BLOC DE TEXTE:
▬▬▬▬▬▬
Bienvenue au paradis américain ! entre mythes, naphtaline et néons
Ultimate road trip : la quête poétique, filmique et endiablée d’un paradis américain qui n’a peut-être jamais existé – raison de plus pour aller le trouver.
L’ELDORADO OU LA DÈCHE,
cette bagnole n’ira pas
bien loin alors
on prendra le bus
dit-elle
presque épaule contre
épaule
légèrement ivres
on les dirait tout
droit sortis d’un
film
français sosies d’
Annie Girardot
& Maurice Ronet
mais le plus drôle
dans tout ça
c’est Robert de
Niro simple figurant
au fond d’un restaurant qui les
regarde passer adieu
Times Square bonjour
le soleil de Californie
là-bas il fait beau
toute l’année comme deux
ombres glissant sur
les murs de la ville qui ne dort jamais
Bethany
eh tu m’écoutes ?
Bethany
oh tu fais quoi ?
▬▬▬▬▬▬
JEU DE DONNÉES:

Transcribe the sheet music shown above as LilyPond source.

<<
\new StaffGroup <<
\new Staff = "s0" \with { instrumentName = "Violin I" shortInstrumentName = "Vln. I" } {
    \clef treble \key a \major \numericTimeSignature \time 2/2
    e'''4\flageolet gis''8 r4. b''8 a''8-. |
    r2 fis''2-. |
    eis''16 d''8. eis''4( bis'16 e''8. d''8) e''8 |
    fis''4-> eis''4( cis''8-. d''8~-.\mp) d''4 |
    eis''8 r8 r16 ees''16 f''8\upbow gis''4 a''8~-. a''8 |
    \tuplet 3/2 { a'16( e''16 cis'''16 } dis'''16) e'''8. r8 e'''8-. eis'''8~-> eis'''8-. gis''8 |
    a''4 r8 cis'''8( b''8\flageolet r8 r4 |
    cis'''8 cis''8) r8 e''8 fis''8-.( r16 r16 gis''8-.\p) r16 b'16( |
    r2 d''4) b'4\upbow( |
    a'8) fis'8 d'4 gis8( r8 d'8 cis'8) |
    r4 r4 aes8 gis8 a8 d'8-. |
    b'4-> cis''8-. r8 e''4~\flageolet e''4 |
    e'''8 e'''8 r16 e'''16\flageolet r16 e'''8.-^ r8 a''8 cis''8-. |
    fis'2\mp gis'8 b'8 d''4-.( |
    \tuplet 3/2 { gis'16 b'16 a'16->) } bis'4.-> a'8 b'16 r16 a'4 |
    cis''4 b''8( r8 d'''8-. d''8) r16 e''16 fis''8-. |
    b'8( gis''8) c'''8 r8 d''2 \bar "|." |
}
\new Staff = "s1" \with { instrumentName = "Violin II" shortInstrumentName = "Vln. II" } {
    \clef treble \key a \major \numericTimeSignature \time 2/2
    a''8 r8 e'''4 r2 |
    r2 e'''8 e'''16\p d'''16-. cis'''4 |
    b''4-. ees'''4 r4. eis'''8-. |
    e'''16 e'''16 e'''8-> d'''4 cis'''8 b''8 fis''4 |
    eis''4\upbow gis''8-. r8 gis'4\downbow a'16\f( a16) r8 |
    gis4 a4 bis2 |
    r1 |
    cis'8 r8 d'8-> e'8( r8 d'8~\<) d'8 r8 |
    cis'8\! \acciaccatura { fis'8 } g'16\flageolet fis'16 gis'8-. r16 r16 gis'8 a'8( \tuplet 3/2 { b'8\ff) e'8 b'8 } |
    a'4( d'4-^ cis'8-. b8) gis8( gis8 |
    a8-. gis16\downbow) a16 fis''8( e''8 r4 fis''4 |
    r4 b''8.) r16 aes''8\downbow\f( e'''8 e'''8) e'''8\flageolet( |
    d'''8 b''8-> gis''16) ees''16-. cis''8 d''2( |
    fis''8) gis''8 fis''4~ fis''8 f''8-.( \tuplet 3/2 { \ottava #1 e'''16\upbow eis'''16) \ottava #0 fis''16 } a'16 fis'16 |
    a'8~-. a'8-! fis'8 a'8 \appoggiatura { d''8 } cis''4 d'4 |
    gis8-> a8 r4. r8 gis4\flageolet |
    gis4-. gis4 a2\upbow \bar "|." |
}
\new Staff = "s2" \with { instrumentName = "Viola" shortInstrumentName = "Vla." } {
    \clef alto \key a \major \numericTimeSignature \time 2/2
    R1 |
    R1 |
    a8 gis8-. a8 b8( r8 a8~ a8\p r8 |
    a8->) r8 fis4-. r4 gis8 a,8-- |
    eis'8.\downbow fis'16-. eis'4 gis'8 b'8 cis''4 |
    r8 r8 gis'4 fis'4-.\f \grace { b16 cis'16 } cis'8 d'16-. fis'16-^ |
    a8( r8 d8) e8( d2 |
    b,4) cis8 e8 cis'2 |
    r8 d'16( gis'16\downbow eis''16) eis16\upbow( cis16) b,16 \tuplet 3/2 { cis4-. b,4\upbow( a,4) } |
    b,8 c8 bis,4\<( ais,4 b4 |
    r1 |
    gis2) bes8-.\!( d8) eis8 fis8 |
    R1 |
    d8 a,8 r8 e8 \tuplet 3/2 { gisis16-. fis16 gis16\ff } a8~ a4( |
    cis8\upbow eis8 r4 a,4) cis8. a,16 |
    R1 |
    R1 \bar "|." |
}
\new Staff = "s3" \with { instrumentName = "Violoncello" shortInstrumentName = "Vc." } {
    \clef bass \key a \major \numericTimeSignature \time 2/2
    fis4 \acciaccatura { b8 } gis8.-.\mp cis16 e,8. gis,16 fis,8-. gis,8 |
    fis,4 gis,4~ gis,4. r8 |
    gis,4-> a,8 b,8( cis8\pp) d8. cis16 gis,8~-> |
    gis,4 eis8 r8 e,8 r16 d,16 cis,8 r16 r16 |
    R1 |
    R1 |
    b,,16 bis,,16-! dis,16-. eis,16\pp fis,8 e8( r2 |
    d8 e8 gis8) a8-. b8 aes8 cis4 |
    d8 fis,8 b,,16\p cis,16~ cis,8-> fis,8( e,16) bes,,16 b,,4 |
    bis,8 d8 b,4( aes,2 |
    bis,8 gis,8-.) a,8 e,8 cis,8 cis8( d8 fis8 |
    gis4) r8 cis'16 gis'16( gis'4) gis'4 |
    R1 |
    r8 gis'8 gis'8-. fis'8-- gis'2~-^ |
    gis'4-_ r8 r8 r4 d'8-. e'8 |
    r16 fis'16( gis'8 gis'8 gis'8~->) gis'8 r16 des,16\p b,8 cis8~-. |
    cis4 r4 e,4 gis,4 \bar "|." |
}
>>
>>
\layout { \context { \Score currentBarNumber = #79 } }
▬▬▬▬▬▬
OBJECTIF: Reprenez le texte sur la quête d'un paradis américain et poursuivez-le à partir de son dernier vers.

RÉPONSE:
où
tu vas ?
je t’aime tant
Maurice
mais
putain
c’est pas la question
je t’aime aussi
Annie
allez
viens
il faut partir
maintenant
la Californie est un jardin d’Eden
un vrai coin de paradis
mais croyez-moi
ça ne vous plaira pas
sans pognon
Traverser l’Amérique, de New York à Los Angeles, mais pas n’importe comment. La traverser en compagnie de ses mythes, qu’ils soient choisis dans sa tradition littéraire, dans sa poésie des grands espaces ou encore dans sa production cinématographique et parmi les films d’ailleurs qui parlent pourtant bien d’Amérique. Et intégrer ce matériau pulsatile au coeur d’une correspondance poétique, réalisée à chaud, au fil des kilomètres d’abord envisagés, puis éventuellement réalisés.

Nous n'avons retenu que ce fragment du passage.